WORK INSTRUCTIONS ::
From the first line to the last, give the records again exactly.

(Collected data)
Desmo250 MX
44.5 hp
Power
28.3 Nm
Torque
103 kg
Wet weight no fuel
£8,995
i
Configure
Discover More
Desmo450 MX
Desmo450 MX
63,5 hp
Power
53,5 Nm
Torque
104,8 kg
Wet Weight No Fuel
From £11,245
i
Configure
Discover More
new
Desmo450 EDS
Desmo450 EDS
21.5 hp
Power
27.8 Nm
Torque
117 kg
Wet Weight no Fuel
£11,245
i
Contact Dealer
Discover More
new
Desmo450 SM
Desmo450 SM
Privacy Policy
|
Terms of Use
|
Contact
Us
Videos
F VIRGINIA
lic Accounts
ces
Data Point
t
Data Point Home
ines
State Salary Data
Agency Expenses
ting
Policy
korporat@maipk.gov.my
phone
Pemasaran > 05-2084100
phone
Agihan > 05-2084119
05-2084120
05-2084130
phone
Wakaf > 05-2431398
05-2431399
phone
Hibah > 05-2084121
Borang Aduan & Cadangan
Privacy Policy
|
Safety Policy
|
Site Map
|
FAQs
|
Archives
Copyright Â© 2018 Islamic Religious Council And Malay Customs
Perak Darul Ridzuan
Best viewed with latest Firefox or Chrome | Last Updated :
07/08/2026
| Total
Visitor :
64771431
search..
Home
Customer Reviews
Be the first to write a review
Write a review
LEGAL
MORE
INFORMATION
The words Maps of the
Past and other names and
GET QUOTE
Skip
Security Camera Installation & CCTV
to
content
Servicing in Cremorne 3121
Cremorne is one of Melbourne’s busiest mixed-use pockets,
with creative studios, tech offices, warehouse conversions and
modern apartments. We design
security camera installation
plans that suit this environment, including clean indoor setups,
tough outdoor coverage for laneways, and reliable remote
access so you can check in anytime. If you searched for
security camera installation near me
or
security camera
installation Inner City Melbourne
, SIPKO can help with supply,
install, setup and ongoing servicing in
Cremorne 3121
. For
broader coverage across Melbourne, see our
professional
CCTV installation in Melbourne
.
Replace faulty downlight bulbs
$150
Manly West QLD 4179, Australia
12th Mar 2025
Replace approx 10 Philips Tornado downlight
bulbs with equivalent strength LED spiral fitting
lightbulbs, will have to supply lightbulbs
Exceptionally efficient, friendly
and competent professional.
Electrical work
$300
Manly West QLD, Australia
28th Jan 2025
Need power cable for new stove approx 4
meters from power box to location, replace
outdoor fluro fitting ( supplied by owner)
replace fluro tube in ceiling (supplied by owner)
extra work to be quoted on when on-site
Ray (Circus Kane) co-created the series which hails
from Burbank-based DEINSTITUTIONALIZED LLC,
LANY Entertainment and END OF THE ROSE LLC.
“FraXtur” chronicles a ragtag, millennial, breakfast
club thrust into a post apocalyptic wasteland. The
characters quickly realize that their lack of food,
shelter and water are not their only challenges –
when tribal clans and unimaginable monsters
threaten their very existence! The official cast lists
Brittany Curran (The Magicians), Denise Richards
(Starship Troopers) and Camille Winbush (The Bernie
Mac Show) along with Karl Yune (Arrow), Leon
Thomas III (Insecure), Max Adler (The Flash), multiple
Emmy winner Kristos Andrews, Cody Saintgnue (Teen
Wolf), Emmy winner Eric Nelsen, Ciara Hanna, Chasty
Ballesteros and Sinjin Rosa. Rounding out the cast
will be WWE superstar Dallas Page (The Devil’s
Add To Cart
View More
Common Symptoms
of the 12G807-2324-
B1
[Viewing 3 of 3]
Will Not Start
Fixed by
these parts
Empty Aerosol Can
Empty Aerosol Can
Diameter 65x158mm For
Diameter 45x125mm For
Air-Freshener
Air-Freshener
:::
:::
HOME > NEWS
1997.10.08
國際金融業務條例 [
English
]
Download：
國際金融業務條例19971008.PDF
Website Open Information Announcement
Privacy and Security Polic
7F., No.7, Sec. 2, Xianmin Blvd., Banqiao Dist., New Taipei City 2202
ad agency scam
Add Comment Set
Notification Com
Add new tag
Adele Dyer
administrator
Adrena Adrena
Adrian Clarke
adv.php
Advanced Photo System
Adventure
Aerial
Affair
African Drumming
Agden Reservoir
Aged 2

OUTPUT OF THE EXERCISE ::
Desmo250 MX
44.5 hp
Power
28.3 Nm
Torque
103 kg
Wet weight no fuel
£8,995
i
Configure
Discover More
Desmo450 MX
Desmo450 MX
63,5 hp
Power
53,5 Nm
Torque
104,8 kg
Wet Weight No Fuel
From £11,245
i
Configure
Discover More
new
Desmo450 EDS
Desmo450 EDS
21.5 hp
Power
27.8 Nm
Torque
117 kg
Wet Weight no Fuel
£11,245
i
Contact Dealer
Discover More
new
Desmo450 SM
Desmo450 SM
Privacy Policy
|
Terms of Use
|
Contact
Us
Videos
F VIRGINIA
lic Accounts
ces
Data Point
t
Data Point Home
ines
State Salary Data
Agency Expenses
ting
Policy
korporat@maipk.gov.my
phone
Pemasaran > 05-2084100
phone
Agihan > 05-2084119
05-2084120
05-2084130
phone
Wakaf > 05-2431398
05-2431399
phone
Hibah > 05-2084121
Borang Aduan & Cadangan
Privacy Policy
|
Safety Policy
|
Site Map
|
FAQs
|
Archives
Copyright Â© 2018 Islamic Religious Council And Malay Customs
Perak Darul Ridzuan
Best viewed with latest Firefox or Chrome | Last Updated :
07/08/2026
| Total
Visitor :
64771431
search..
Home
Customer Reviews
Be the first to write a review
Write a review
LEGAL
MORE
INFORMATION
The words Maps of the
Past and other names and
GET QUOTE
Skip
Security Camera Installation & CCTV
to
content
Servicing in Cremorne 3121
Cremorne is one of Melbourne’s busiest mixed-use pockets,
with creative studios, tech offices, warehouse conversions and
modern apartments. We design
security camera installation
plans that suit this environment, including clean indoor setups,
tough outdoor coverage for laneways, and reliable remote
access so you can check in anytime. If you searched for
security camera installation near me
or
security camera
installation Inner City Melbourne
, SIPKO can help with supply,
install, setup and ongoing servicing in
Cremorne 3121
. For
broader coverage across Melbourne, see our
professional
CCTV installation in Melbourne
.
Replace faulty downlight bulbs
$150
Manly West QLD 4179, Australia
12th Mar 2025
Replace approx 10 Philips Tornado downlight
bulbs with equivalent strength LED spiral fitting
lightbulbs, will have to supply lightbulbs
Exceptionally efficient, friendly
and competent professional.
Electrical work
$300
Manly West QLD, Australia
28th Jan 2025
Need power cable for new stove approx 4
meters from power box to location, replace
outdoor fluro fitting ( supplied by owner)
replace fluro tube in ceiling (supplied by owner)
extra work to be quoted on when on-site
Ray (Circus Kane) co-created the series which hails
from Burbank-based DEINSTITUTIONALIZED LLC,
LANY Entertainment and END OF THE ROSE LLC.
“FraXtur” chronicles a ragtag, millennial, breakfast
club thrust into a post apocalyptic wasteland. The
characters quickly realize that their lack of food,
shelter and water are not their only challenges –
when tribal clans and unimaginable monsters
threaten their very existence! The official cast lists
Brittany Curran (The Magicians), Denise Richards
(Starship Troopers) and Camille Winbush (The Bernie
Mac Show) along with Karl Yune (Arrow), Leon
Thomas III (Insecure), Max Adler (The Flash), multiple
Emmy winner Kristos Andrews, Cody Saintgnue (Teen
Wolf), Emmy winner Eric Nelsen, Ciara Hanna, Chasty
Ballesteros and Sinjin Rosa. Rounding out the cast
will be WWE superstar Dallas Page (The Devil’s
Add To Cart
View More
Common Symptoms
of the 12G807-2324-
B1
[Viewing 3 of 3]
Will Not Start
Fixed by
these parts
Empty Aerosol Can
Empty Aerosol Can
Diameter 65x158mm For
Diameter 45x125mm For
Air-Freshener
Air-Freshener
:::
:::
HOME > NEWS
1997.10.08
國際金融業務條例 [
English
]
Download：
國際金融業務條例19971008.PDF
Website Open Information Announcement
Privacy and Security Polic
7F., No.7, Sec. 2, Xianmin Blvd., Banqiao Dist., New Taipei City 2202
ad agency scam
Add Comment Set
Notification Com
Add new tag
Adele Dyer
administrator
Adrena Adrena
Adrian Clarke
adv.php
Advanced Photo System
Adventure
Aerial
Affair
African Drumming
Agden Reservoir
Aged 2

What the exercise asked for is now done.